- WORK TO BE COMPLETED
Restate word for word the lines of the entries below, starting with the line that holds "and the research projects." and ending with the line that holds "Detailed Board level", and no others.

──────

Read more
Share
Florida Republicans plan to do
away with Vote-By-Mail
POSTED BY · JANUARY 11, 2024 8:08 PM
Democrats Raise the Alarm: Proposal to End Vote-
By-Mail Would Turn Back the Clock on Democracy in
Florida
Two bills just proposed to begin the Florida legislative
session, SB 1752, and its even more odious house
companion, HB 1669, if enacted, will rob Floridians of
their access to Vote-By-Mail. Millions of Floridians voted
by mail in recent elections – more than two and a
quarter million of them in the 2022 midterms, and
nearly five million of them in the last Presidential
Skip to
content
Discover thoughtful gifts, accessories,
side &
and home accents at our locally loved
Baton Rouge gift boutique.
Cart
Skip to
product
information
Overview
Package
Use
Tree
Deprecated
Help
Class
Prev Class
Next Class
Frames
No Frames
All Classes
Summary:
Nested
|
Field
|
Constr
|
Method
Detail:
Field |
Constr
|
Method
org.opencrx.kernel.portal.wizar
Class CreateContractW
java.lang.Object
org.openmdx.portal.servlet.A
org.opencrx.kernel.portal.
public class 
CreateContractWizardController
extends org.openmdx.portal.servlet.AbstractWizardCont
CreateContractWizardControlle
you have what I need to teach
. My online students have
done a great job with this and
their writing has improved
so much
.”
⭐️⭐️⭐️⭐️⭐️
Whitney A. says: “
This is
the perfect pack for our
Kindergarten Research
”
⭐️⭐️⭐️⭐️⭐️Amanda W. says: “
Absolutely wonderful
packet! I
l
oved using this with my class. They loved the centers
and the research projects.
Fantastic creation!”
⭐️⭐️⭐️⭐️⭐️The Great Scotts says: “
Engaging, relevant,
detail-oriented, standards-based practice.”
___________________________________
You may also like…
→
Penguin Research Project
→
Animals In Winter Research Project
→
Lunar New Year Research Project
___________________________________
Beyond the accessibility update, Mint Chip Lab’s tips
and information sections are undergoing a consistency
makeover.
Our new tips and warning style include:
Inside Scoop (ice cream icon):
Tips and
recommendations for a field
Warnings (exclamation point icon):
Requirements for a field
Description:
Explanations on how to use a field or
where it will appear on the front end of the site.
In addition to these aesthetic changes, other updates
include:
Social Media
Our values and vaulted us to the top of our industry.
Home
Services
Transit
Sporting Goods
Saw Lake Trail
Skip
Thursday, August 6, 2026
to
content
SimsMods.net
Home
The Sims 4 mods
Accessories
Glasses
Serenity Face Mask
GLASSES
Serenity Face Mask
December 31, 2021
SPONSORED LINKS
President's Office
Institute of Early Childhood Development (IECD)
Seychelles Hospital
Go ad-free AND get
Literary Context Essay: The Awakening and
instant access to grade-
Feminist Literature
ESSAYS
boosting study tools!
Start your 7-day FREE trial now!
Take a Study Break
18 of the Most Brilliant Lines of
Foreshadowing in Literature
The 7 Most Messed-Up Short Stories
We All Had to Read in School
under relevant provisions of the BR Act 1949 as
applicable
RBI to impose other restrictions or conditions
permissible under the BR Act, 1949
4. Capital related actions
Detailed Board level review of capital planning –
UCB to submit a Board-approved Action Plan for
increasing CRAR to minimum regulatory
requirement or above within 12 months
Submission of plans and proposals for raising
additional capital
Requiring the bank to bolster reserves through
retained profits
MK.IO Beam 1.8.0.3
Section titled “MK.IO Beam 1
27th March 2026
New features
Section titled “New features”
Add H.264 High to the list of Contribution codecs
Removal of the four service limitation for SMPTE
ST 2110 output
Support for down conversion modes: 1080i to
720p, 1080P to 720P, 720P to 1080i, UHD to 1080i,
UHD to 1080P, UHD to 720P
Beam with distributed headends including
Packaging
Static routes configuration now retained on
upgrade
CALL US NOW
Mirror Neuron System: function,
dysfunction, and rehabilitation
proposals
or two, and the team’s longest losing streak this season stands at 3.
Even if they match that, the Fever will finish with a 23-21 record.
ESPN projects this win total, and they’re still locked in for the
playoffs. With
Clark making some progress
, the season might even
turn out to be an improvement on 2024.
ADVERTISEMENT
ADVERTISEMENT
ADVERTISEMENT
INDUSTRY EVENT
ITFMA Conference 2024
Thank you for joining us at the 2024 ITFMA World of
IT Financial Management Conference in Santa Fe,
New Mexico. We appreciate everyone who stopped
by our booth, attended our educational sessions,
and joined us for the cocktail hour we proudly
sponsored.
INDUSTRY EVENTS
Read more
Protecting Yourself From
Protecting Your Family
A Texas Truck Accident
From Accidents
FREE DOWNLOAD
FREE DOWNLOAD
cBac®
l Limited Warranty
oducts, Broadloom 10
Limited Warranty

──────

- ANSWER FOR THIS EXERCISE
and the research projects.
Fantastic creation!”
⭐️⭐️⭐️⭐️⭐️The Great Scotts says: “
Engaging, relevant,
detail-oriented, standards-based practice.”
___________________________________
You may also like…
→
Penguin Research Project
→
Animals In Winter Research Project
→
Lunar New Year Research Project
___________________________________
Beyond the accessibility update, Mint Chip Lab’s tips
and information sections are undergoing a consistency
makeover.
Our new tips and warning style include:
Inside Scoop (ice cream icon):
Tips and
recommendations for a field
Warnings (exclamation point icon):
Requirements for a field
Description:
Explanations on how to use a field or
where it will appear on the front end of the site.
In addition to these aesthetic changes, other updates
include:
Social Media
Our values and vaulted us to the top of our industry.
Home
Services
Transit
Sporting Goods
Saw Lake Trail
Skip
Thursday, August 6, 2026
to
content
SimsMods.net
Home
The Sims 4 mods
Accessories
Glasses
Serenity Face Mask
GLASSES
Serenity Face Mask
December 31, 2021
SPONSORED LINKS
President's Office
Institute of Early Childhood Development (IECD)
Seychelles Hospital
Go ad-free AND get
Literary Context Essay: The Awakening and
instant access to grade-
Feminist Literature
ESSAYS
boosting study tools!
Start your 7-day FREE trial now!
Take a Study Break
18 of the Most Brilliant Lines of
Foreshadowing in Literature
The 7 Most Messed-Up Short Stories
We All Had to Read in School
under relevant provisions of the BR Act 1949 as
applicable
RBI to impose other restrictions or conditions
permissible under the BR Act, 1949
4. Capital related actions
Detailed Board level review of capital planning –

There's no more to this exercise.